Иными словами, Дарвин рассматривал музицирование как развитый навык без очевидной адаптивной цели. Однако ему были знакомы и другие, судя по всему, бесполезные адаптации, и он верил, что эволюционная теория может их объяснить. Дарвин полагал, что музыка не имеет ничего общего с естественным отбором («выживает сильнейший»), но может рассматриваться в рамках его параллельной концепции о половом отборе, согласно которой организм получает репродуктивное преимущество не за счет долгой жизни, а за счет успеха в спаривании. Дарвин полагал, что музыка наших предков была формой демонстрации себя и своих способностей, в точности как у животных, которые в сезон спаривания «поют» и «танцуют». Эта гипотеза согласуется с фактом, что музыка не только не имела «непосредственной ценности», но, вероятно, была анти-адаптивной: чтобы обучиться игре на инструменте и исполнять на нем музыку, необходимо время, которое древние люди или гоминиды могли потратить более продуктивно, занимаясь охотой или собирательством. Но все усилия окупятся с лихвой, если музыкальные навыки сделают самца привлекательнее (мы можем предполагать здесь самца, потому что в мире животных демонстрации, преследующие сексуальную цель, свойственны именно мужскому полу). Кстати говоря, почему способность исполнять музыку в принципе считается сексуальной? Возможно, потому что она позволяет проявить координацию, решительность, хороший слух и, наверное, выносливость (в некоторых культурах практикуют очень длительные музыкальные ритуалы), а данные качества самка скорее всего захочет увидеть в своем потомстве. В этом отношении музыка сопоставима с павлиньим хвостом: изысканное и вместе с тем бесполезное, даже создающее препятствия, украшение, без которого не расскажешь о «хороших генах». Основоположник американской поведенческой нейронауки Норман Гешвинд был уверен, что музыкальные способности прогнозируют репродуктивный успех мужчины, поскольку обе способности (считал он) берут начало от высокого уровня тестостерона. Хотя эта гипотеза появилась прежде, чем стало известно о связи анатомии мозга и музыкальности (хотя мы все еще знаем о ней ничтожно мало, как вы вскоре убедитесь), ее иногда вспоминают и сегодня в качестве поддержки теории Дарвина о происхождении музыки в рамках концепции полового отбора.

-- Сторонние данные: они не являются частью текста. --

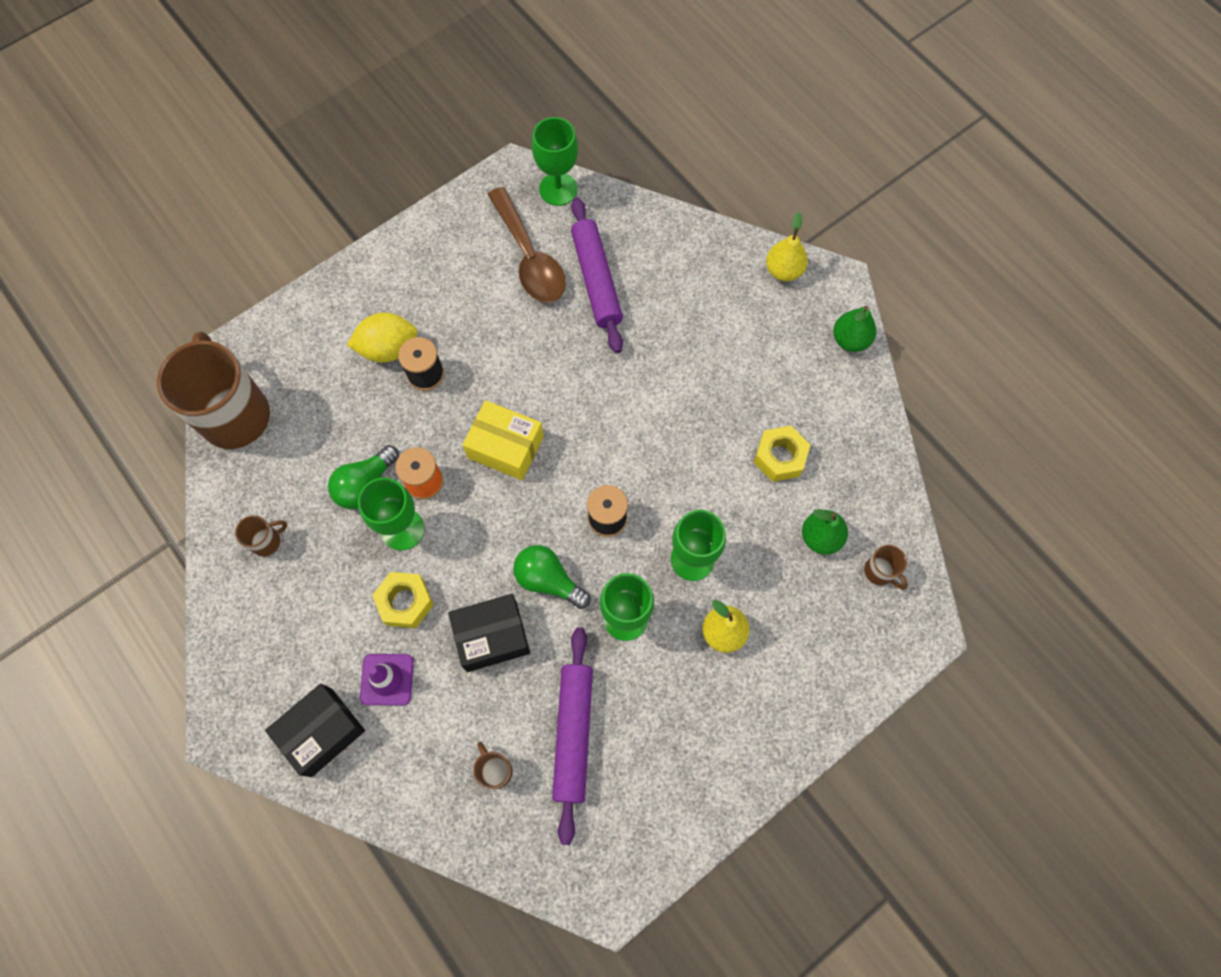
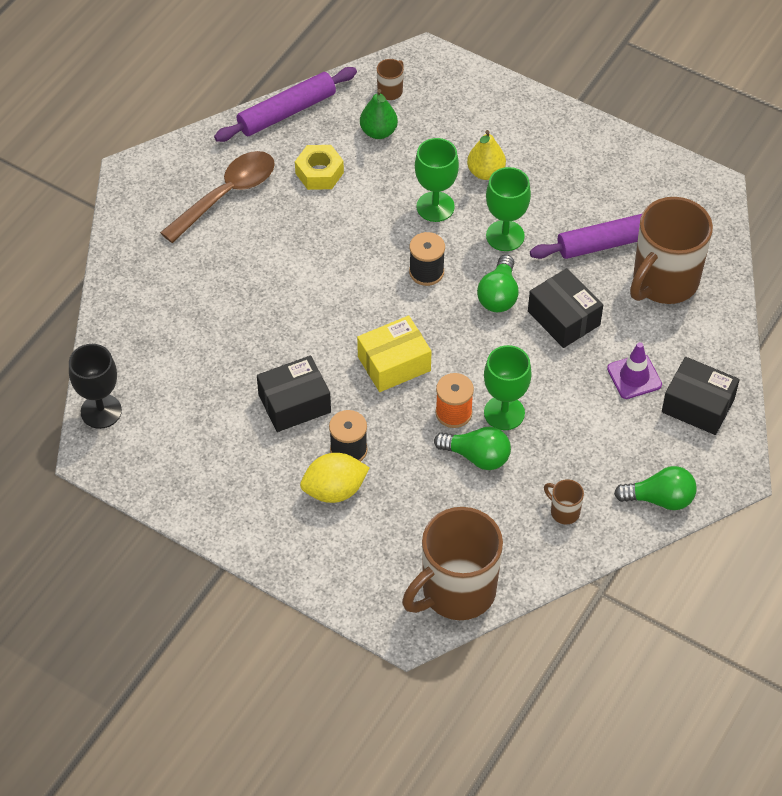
camera: 110 degrees left, 15 degrees down
yellow lemon [347,313,417,362] -> yellow lemon turned 75 degrees counterclockwise [300,453,369,503]
yellow nut [372,572,434,628] -> none
yellow box [462,400,544,480] -> yellow box turned 60 degrees clockwise [357,316,431,392]
brown mug [473,742,512,789] -> brown mug [630,197,713,304], size x2.45
brown spoon [488,187,566,303] -> brown spoon moved to [160,151,275,243]
green goblet [532,117,578,206] -> black goblet [69,344,122,429]
purple rolling pin [571,197,623,353] -> purple rolling pin moved to [214,67,357,142]
yellow pear [766,212,808,281] -> none
green pear [833,306,876,352] -> none
none -> black box [257,356,331,432]
none -> green light bulb [614,466,696,510]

На самом деле эта идея не лишена достоинств. Но ее современные приверженцы часто путают нагромождение несистематических аргументов с набором научных доказательств. Один исследователь, например, считает, что если животные расточают богатый арсенал сложных, разнообразных и интересных звуков на ухаживание за своей парой, то почему бы и человеку не заниматься тем же самым? С таким же успехом можно заявить, что каждое произнесенное нами слово было сказано с целью привлечь потенциального партнера; мне кажется, таких целей перед собой не ставил даже Казанова. Так или иначе, изначальное положение теории не является истинным: обезьяны и человекообразные обезьяны не издают звуки для привлечения партнера. «Примитивные» песни никоим образом не являются туземным эквивалентом песни «Let’s Spend the Night Together» («Давай проведем эту ночь вместе», «The Rolling Stones» – прим. пер.): песни австралийских аборигенов, например, выражают чувства певца, которые он испытывает, будучи частью общины.[6]
Если музыка действительно зародилась в рамках полового отбора, мы можем вполне разумно предположить, что у музыкантов должно быть больше детей (или детей, которые лучше приспособлены к выживанию). Так ли это? Не имею представления. И кажется, никому еще не приходило в голову исследовать эту идею. Самое прискорбное, что сторонники гипотезы полового отбора никак не могут удержаться от поверхностных аналогий с либидинальными эксцессами рок-звезд. Поэтому я предлагаю назвать эту версию возникновения музыки «Теорией Хендрикса». Да, Джими Хендрикс успел прославится многочисленными сексуальными победами (хотя у него родилось мало детей) до своей безвременной кончины (с точки зрения эволюции, опасные для жизни наркотики и алкоголь были потенциально оправданной ценой успеха). Если есть что-то хуже, чем построение теорий на основе единственного случая, то это построение теорий на основе случая из жизни знаменитостей. На каждый такой довод найдется противоречащий пример. Мы не знаем подробностей сексуальных похождений трубадуров, но можем с уверенностью сказать, что во времена Средневековья в западных странах музыкой занимались только монахи, соблюдавшие (хочется верить) обет безбрачия. В некоторых африканских племенах музыкантов считают ленивыми и ненадежными людьми – короче говоря, не самыми перспективными супругами. (Некоторым эти качества могут показаться привлекательными, но chacun `a son go^ut (на вкус и цвет товарищей нет) не часть эволюционной теории).